# What's the perfect chain length : number of chains ratio for rainbow tables?

I'm building a SHA-1 rainbow table to crack basic passwords (i.e. up to 10 character, 0-9,a-z), but I can't seem to calculate that golden ratio that would give me the most coverage. What ration of chain length to number of chains should be chosen?

Also is there anyway to estimate the coverage of the table? As at now, after building the table I'm using a brute-force attack to check it's coverage. It's a very inefficient way.

I'm building a SHA-1 rainbow table to crack basic passwords (i.e. up to 10 character, 0-9,a-z), but I can't seem to calculate that golden ratio that would give me the most coverage. What ration of chain length to number of chains should be chosen?

That choice is not really about coverage, but (mainly) about how much space you are willing to use. You should choose the number of chains based on how much space you can use, since each chain uses a constant amount independent of its length. Then you can choose the chain length to get the coverage you need or based on the amount of computational effort you can spend on creating the table.

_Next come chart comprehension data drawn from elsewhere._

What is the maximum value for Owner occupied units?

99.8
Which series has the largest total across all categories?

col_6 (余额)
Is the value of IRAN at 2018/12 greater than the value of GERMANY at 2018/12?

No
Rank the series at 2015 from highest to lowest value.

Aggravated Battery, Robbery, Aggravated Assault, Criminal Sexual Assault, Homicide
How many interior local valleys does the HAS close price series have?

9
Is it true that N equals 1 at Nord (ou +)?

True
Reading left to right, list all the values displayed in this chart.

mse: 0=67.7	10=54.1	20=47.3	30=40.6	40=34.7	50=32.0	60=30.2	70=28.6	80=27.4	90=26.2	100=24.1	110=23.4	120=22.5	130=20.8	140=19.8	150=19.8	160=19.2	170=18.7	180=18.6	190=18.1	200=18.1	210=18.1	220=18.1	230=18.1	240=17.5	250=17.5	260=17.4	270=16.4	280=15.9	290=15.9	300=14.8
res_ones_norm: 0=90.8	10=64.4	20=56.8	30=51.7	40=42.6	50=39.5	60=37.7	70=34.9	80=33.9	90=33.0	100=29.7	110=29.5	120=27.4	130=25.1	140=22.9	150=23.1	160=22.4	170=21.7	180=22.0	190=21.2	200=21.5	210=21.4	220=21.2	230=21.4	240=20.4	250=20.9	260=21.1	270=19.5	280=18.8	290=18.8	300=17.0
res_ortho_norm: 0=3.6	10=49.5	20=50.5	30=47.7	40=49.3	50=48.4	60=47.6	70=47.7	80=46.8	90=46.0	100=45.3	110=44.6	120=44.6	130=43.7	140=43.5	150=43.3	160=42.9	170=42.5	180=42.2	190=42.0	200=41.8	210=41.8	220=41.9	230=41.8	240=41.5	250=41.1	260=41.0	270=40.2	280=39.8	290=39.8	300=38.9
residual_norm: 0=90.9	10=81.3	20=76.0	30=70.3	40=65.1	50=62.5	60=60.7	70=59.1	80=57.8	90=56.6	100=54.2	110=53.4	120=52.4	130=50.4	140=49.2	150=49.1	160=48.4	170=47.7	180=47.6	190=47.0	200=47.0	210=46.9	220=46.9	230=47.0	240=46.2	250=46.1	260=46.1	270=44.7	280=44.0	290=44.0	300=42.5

Also is there anyway to estimate the coverage of the table?

Yes. You will find a formula for the probability of success in the seminal paper by Philippe Oechslin (pdf):

The probability of success within a single table of size $m × t$ is given by:

$$P_{table} = \Pi_{i=1}^{t} (1 - \frac{m_i}{N})$$ where $m_1 = m$ and $m_{n+1} = N (1 - e^{-\frac{m_n}{N}})$

Note that in your case you will likely not be able to generate a rainbow table with good coverage unless you invest quite a bit of effort. Your search space is larger than $35^{10} \approx 2^{51.3}$, so to get even 50% coverage you would need to compute more than $2^{50}$ hashes, taking several years of CPU time with a typical desktop CPU.

As long as your coverage is low you can get a decent approximation by assuming you have no collisions, i.e. just divide the product of chain count and chain length by the size of the search space.